Return the lines below that contain "crosscert".

Supplied records »
————————
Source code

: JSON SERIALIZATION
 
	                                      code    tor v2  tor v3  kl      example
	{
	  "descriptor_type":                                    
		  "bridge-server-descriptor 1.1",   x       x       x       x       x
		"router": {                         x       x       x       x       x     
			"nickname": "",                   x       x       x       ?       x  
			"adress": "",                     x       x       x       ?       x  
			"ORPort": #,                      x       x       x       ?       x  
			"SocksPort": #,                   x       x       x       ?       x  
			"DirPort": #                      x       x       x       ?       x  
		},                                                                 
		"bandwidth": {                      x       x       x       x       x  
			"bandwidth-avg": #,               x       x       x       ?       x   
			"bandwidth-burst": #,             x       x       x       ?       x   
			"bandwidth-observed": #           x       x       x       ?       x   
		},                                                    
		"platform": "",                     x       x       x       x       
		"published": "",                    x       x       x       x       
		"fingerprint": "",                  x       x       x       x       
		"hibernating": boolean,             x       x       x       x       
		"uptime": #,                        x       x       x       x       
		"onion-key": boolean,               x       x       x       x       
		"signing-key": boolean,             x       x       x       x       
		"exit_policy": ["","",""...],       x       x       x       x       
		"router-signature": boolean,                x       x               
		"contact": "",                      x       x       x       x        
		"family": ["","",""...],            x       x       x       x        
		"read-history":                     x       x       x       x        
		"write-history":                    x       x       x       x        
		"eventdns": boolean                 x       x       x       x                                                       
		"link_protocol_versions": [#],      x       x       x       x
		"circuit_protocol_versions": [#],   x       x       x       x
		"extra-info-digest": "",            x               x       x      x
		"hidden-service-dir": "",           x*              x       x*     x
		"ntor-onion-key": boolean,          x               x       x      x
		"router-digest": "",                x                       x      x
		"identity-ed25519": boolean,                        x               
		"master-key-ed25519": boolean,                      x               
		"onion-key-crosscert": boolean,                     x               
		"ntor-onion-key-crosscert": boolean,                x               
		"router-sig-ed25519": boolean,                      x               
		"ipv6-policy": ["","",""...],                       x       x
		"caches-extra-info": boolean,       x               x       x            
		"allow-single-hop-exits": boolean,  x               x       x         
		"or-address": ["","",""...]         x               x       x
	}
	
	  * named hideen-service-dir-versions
————————
Response area »
		"onion-key-crosscert": boolean,                     x               
		"ntor-onion-key-crosscert": boolean,                x               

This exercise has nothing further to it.